En verano es cuando los impactos del cambio climático se manifiestan con mayor claridad a modo de avisos, de llamadas de atención a nuestra consciencia para que no nos olvidemos de la urgencia de actuar. Ahora más que nunca es cuando se hace evidente el deshielo de los polos debido al aumento de las temperaturas y cuando el aumento de la desertificación o de los fenómenos meteorológicos extremos saltan de los artículos científicos a las páginas de los periódicos o al telediario.

La hambruna que sufren regiones de Etiopia, Kenia y Somalia o las inundaciones que acaban de azotar Lagos nos recuerdan, estos días, las consecuencias que tiene el cambio climático para las áreas más vulnerables del planeta como el continente africano dónde el calentamiento global es la gota que colma el baso de una situación muy, muy delicada.



Pero no sólo África es vulnerable a los impactos del cambio climático.
El Ártico se deshiela cada vez a mayor velocidad y los estados isla del pacífico se hunden por momentos hasta el punto de que alguno de ellos ya ha pedido asilo a las zonas continentales vecinas.
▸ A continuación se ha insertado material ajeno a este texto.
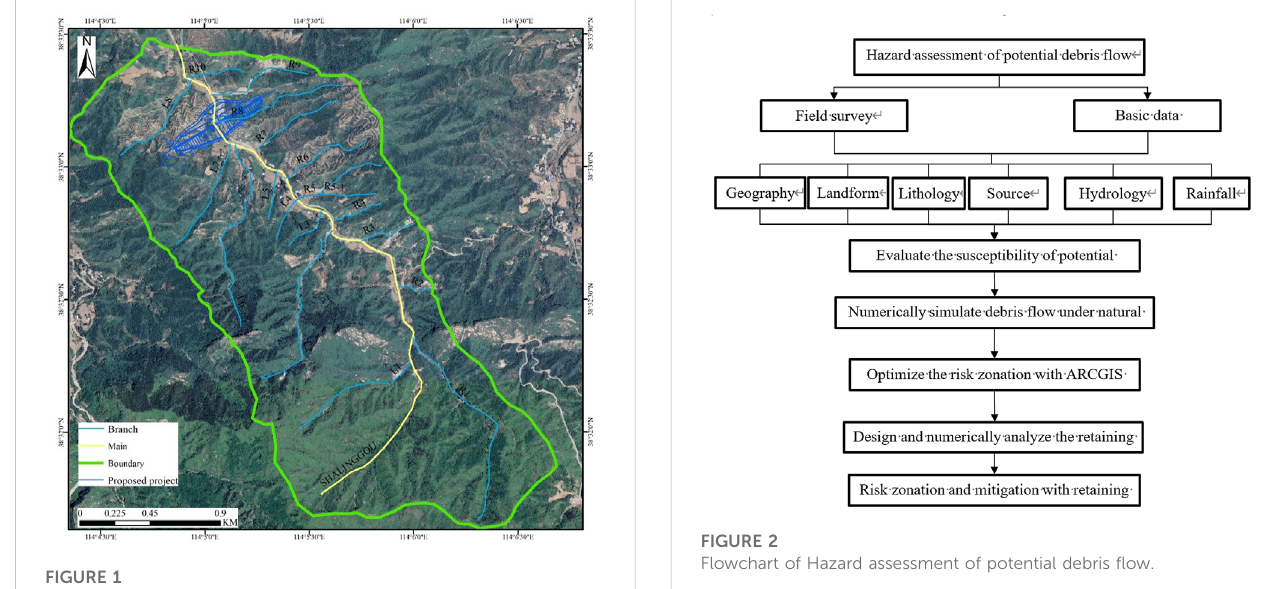
FIGURE 1 Drainage pattern of potential debris fl ow and location of engineering structures in Shaling Gully.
Y en el sudeste asiático, países como India o Pakistán son azotados periódicamente por inundaciones que provocan millones de muertos y desplazados.
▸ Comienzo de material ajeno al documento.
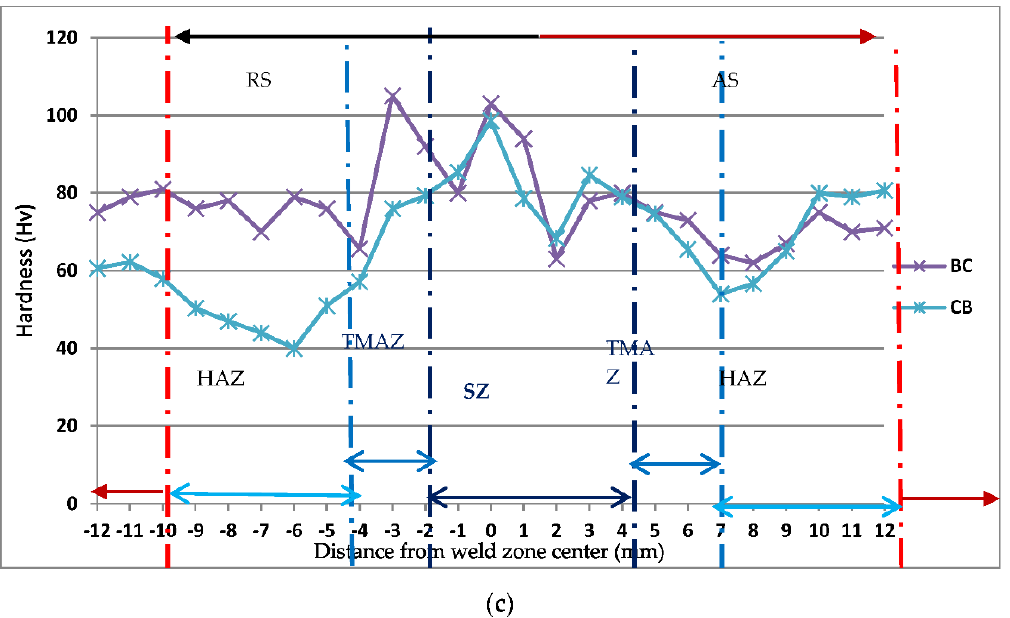
Figure 3. Microhardness of dissimilar joints attained by FSW ( a ) AA6061 and AZ31B and AZ31 and AA6061, ( b ) AA6061 and AZ91 and AZ91 and AA6061, ( c ) AZ91 and AZ31B and AZ31B and AZ91.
Lo sé, no digo nada nuevo, son los síntomas de un diagnóstico que todos conocemos y que cada vez se manifiestan con mayor intensidad. La pregunta es ¿no vamos a tomarnos la medicina teniéndola al alcance? Tenemos el deber moral de hacerlo. Debemos frenar el cambio climático por los que ya están perdiendo sus casas, sus cosechas, su salud o sus vidas, gente que hoy por hoy nos queda lejos pero que el día de mañana pueden ser nuestros nietos o nuestros bisnietos.

Ahora más que nunca tenemos la certeza de que podemos frenar el cambio climático,
reduciendo las emisiones de CO2 y poniendo en marcha la [R]evolución energética.

Ahora más que nunca es momento de unir nuestras voces y de gritar más fuerte. Ahora más que nunca es tiempo de decirle a nuestros gobiernos que es la hora de actuar.